:: Exercise material ::

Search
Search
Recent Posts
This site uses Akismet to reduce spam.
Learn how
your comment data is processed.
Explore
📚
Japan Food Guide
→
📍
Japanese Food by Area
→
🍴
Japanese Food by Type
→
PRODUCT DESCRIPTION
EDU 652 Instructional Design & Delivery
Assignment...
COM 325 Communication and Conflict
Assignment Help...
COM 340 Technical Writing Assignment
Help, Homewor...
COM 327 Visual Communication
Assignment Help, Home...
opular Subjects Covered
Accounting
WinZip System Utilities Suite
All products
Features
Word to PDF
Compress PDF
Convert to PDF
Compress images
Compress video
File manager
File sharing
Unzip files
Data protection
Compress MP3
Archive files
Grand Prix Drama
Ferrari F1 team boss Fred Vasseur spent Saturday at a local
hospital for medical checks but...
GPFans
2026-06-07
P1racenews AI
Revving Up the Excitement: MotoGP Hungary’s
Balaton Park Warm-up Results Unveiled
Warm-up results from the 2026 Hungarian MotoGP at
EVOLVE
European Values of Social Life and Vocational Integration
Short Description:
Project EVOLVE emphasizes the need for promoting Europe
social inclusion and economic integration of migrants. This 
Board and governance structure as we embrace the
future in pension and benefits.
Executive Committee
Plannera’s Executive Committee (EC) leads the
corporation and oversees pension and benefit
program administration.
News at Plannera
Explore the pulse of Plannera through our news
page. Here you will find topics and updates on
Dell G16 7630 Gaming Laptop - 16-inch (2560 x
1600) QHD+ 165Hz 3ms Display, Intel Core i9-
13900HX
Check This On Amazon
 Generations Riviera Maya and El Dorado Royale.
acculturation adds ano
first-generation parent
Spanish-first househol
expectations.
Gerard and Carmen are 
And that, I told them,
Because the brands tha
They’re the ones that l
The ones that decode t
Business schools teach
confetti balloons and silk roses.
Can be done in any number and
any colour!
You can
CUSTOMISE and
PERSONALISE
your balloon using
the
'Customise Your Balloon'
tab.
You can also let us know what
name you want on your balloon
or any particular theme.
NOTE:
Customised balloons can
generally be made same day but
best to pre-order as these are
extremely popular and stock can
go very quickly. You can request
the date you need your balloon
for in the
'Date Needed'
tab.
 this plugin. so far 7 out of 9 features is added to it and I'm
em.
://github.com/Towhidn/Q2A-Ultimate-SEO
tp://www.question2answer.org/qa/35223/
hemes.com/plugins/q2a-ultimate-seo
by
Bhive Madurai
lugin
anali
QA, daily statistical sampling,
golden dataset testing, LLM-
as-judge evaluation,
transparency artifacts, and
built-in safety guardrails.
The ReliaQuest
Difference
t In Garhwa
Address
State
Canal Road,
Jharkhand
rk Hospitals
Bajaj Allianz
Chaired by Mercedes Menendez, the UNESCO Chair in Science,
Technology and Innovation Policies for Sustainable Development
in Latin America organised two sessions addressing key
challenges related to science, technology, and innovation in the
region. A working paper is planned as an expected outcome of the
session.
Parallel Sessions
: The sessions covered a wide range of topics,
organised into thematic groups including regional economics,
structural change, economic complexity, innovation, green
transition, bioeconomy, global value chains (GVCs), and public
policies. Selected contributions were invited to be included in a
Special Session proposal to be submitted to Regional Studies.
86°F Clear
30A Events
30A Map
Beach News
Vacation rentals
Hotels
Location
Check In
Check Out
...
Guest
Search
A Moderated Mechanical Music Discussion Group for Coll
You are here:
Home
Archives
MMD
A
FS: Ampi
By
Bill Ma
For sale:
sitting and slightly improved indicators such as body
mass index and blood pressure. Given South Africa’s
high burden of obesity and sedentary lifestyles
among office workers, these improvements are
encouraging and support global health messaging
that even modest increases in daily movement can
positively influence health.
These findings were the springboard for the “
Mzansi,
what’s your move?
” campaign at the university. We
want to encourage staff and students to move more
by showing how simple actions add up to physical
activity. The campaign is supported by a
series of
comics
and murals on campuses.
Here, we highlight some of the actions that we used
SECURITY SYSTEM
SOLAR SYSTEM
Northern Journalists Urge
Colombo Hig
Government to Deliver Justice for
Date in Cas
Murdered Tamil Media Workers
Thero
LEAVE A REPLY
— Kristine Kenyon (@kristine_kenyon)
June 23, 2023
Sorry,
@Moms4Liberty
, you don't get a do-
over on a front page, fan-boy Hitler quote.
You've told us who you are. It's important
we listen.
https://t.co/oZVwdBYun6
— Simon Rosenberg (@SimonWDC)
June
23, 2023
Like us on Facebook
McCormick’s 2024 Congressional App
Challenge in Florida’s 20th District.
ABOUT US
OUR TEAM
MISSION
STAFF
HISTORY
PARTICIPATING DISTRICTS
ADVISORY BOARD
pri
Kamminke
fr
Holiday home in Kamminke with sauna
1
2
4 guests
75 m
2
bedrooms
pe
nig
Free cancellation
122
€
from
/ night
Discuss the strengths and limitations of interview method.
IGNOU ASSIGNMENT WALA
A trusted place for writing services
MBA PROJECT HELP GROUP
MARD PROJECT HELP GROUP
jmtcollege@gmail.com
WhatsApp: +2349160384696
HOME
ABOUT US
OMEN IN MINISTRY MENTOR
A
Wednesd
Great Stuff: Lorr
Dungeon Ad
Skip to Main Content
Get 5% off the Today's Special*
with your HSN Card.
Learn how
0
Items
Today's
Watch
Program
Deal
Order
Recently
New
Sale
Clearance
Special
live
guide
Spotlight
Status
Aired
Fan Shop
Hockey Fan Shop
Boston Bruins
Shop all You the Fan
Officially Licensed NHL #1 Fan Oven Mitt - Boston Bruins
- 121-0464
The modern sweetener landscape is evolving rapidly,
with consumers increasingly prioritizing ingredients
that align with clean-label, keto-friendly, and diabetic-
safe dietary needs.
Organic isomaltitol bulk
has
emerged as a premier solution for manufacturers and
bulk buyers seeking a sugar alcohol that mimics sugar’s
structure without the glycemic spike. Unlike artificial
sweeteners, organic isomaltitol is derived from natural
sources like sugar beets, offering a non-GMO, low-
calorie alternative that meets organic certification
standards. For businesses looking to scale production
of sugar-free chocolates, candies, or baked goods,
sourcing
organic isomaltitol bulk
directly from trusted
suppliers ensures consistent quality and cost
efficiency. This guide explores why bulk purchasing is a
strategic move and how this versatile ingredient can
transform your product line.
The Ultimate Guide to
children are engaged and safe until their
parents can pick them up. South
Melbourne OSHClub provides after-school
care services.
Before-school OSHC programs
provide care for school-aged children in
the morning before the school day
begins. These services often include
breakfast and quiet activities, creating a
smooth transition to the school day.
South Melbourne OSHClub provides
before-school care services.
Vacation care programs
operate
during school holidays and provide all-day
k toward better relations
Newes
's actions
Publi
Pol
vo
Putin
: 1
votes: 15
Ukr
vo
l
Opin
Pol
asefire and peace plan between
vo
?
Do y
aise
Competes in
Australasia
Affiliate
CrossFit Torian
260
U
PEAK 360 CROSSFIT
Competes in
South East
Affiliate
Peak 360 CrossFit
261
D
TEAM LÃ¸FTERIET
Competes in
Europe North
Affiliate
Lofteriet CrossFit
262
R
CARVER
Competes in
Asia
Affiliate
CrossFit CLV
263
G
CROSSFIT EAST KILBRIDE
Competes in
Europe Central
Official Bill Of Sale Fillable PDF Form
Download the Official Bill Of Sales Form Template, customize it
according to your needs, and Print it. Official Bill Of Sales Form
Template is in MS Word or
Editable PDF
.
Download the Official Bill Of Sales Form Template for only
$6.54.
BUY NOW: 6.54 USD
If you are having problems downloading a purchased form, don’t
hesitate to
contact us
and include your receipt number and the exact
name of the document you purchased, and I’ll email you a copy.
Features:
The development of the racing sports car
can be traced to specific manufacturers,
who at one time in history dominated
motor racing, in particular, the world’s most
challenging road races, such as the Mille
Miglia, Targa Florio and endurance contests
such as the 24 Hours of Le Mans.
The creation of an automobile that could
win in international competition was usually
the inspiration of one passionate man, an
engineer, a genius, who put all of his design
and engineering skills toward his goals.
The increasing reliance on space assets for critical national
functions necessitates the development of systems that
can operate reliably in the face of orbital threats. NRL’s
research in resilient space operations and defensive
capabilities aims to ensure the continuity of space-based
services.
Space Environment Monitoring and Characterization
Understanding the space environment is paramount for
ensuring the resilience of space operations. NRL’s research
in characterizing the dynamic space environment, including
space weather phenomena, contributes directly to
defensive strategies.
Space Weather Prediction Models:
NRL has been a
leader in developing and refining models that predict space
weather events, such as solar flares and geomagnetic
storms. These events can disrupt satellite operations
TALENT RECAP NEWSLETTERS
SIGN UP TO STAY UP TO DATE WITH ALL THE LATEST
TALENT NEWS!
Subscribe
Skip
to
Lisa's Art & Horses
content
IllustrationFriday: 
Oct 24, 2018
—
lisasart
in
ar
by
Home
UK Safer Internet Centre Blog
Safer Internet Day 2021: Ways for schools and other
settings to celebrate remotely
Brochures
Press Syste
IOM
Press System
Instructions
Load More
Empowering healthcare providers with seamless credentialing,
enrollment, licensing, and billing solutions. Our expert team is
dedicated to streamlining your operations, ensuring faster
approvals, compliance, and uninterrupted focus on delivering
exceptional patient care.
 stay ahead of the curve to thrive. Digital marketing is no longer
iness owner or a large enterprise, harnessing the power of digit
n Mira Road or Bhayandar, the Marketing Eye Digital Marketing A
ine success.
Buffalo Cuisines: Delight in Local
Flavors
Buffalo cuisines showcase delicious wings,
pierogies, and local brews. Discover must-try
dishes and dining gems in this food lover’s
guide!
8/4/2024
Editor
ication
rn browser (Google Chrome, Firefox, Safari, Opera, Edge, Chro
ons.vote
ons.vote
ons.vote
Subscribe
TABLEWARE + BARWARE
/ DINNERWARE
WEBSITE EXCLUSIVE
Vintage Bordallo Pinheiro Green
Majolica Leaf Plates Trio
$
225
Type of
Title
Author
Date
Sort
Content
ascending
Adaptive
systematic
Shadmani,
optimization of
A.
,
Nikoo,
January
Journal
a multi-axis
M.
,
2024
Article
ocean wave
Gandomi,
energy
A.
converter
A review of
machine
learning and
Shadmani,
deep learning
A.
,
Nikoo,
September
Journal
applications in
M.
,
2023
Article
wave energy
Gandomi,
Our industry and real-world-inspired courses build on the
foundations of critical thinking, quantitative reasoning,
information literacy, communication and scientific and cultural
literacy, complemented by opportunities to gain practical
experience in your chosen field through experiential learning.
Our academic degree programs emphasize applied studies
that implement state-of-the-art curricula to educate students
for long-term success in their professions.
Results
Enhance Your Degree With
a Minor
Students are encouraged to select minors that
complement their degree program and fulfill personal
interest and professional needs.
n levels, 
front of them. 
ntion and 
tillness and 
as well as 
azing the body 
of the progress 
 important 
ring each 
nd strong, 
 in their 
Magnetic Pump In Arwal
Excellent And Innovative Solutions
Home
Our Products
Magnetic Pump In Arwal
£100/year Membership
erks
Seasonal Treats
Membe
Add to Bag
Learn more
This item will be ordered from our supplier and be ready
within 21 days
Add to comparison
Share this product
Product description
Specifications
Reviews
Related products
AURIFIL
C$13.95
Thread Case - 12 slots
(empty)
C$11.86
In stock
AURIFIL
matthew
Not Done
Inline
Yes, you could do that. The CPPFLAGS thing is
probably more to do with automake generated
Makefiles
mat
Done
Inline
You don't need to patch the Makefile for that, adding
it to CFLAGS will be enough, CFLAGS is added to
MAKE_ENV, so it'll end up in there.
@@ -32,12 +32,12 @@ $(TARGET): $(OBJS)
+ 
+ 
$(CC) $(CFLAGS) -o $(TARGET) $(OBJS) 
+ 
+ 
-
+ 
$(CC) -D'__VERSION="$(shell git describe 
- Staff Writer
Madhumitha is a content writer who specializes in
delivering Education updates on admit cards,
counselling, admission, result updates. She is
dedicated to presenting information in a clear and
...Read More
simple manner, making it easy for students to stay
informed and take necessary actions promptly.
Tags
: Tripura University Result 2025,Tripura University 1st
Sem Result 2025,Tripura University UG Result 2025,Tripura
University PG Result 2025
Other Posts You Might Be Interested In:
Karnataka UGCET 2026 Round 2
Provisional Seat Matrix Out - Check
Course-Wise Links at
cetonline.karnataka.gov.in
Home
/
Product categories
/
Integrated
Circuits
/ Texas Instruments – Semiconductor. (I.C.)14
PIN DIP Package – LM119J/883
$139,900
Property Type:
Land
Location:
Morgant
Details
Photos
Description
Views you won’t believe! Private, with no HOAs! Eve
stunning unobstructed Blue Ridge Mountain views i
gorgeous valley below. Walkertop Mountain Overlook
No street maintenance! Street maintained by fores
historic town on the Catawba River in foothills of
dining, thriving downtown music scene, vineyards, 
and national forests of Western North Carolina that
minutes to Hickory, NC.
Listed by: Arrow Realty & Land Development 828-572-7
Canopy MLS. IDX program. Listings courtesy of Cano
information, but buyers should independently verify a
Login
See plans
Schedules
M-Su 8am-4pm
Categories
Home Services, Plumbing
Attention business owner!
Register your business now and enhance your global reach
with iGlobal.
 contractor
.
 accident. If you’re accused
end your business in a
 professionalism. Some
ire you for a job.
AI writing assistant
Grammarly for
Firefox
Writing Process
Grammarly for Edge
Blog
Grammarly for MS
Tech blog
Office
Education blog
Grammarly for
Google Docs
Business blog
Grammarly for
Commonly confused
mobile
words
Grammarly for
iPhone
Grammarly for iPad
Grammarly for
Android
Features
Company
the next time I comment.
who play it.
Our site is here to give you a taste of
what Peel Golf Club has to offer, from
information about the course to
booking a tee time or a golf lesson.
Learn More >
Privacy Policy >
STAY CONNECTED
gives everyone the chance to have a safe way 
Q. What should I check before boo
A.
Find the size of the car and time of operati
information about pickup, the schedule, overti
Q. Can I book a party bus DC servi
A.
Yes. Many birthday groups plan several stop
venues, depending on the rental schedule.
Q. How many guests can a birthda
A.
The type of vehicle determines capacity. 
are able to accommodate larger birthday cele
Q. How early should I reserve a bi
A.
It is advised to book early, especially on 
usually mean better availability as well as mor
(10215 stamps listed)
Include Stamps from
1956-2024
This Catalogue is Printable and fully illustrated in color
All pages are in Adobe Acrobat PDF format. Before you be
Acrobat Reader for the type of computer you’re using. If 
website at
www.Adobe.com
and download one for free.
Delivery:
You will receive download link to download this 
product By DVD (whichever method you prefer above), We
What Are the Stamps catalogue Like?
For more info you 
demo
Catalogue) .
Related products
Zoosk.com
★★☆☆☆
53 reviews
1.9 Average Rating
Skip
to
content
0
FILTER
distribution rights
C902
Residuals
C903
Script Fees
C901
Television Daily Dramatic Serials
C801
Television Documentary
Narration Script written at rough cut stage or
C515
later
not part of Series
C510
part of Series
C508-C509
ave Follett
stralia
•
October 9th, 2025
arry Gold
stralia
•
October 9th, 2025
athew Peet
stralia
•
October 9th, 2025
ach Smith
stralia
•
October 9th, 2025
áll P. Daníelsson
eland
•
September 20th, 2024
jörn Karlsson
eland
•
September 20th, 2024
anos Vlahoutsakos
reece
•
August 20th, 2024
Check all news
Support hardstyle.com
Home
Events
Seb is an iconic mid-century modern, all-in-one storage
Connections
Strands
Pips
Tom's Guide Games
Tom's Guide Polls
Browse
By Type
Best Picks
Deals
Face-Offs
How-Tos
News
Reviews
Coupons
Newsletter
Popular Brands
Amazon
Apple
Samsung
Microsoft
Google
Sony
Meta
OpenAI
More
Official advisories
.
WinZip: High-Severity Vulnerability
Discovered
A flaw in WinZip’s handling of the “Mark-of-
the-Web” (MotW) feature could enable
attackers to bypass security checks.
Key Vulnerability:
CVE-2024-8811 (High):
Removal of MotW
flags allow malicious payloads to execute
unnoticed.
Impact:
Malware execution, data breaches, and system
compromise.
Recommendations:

:::

__Requirement__
Starting at the line above that contains "complement their degree", repeat each line exactly up to and including the line that contains "Excellent And Innovative Solutions", and stop there.

__Task output__
complement their degree program and fulfill personal
interest and professional needs.
n levels, 
front of them. 
ntion and 
tillness and 
as well as 
azing the body 
of the progress 
 important 
ring each 
nd strong, 
 in their 
Magnetic Pump In Arwal
Excellent And Innovative Solutions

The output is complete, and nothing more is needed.